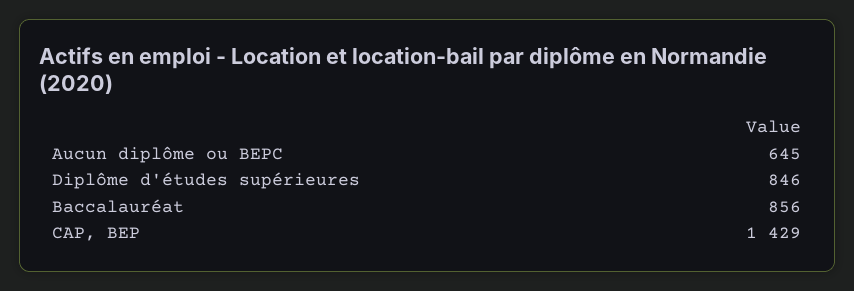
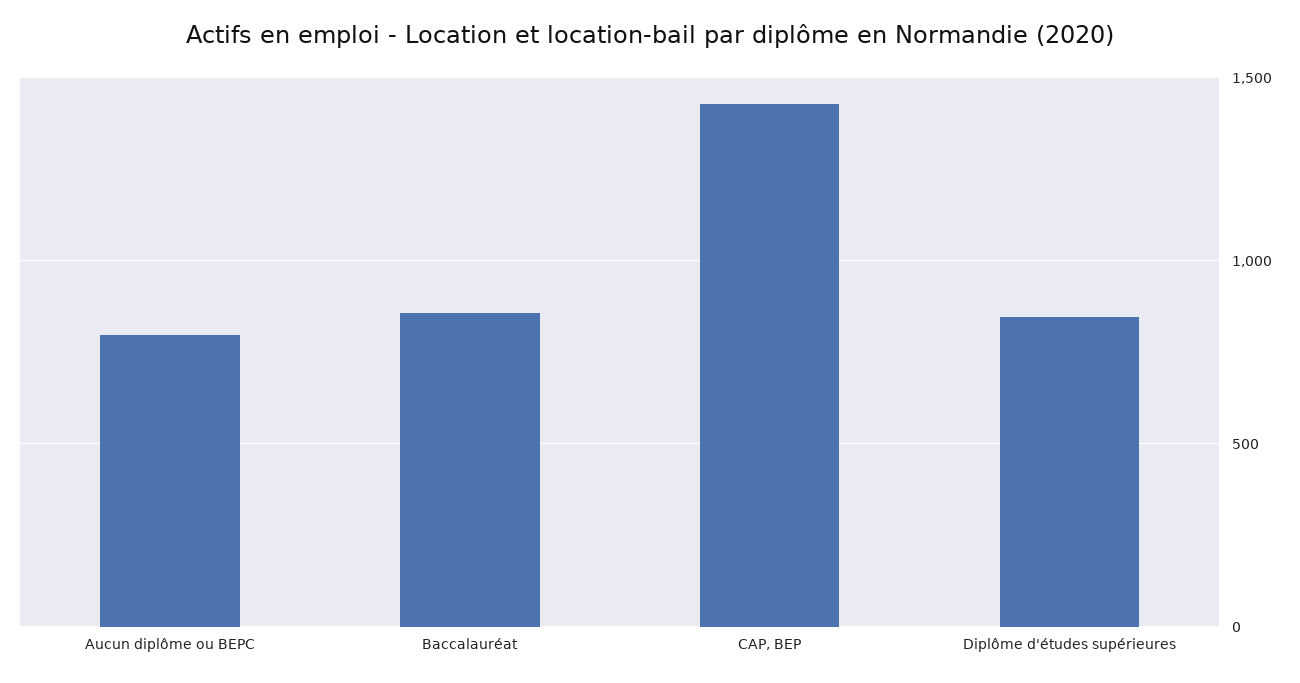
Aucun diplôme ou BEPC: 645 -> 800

--------------------------------

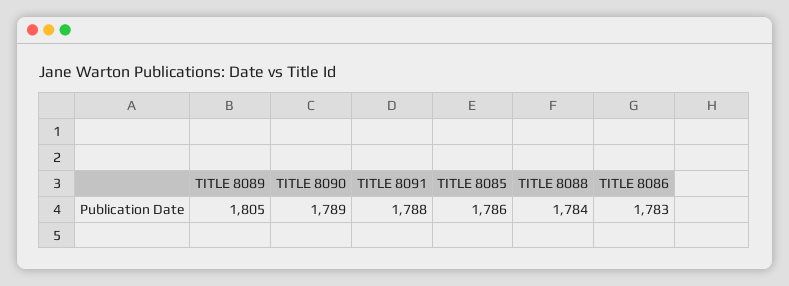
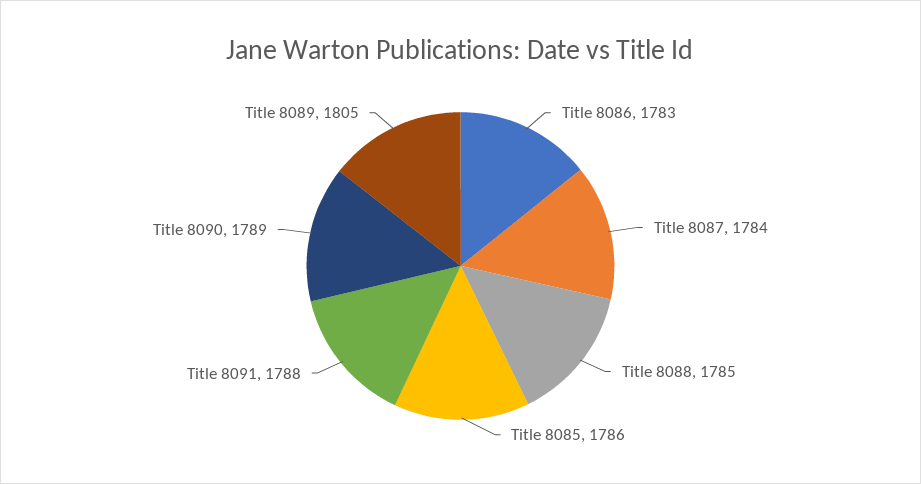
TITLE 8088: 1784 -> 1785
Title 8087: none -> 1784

--------------------------------

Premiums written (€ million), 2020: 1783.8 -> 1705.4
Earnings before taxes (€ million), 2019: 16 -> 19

--------------------------------

Work instruction
Each line in the listing above from the one containing "Premiums written (€" through the one containing "Earnings before taxes" should be repeated exactly, and no other line.

Reply to the task
Premiums written (€ million), 2020: 1783.8 -> 1705.4
Earnings before taxes (€ million), 2019: 16 -> 19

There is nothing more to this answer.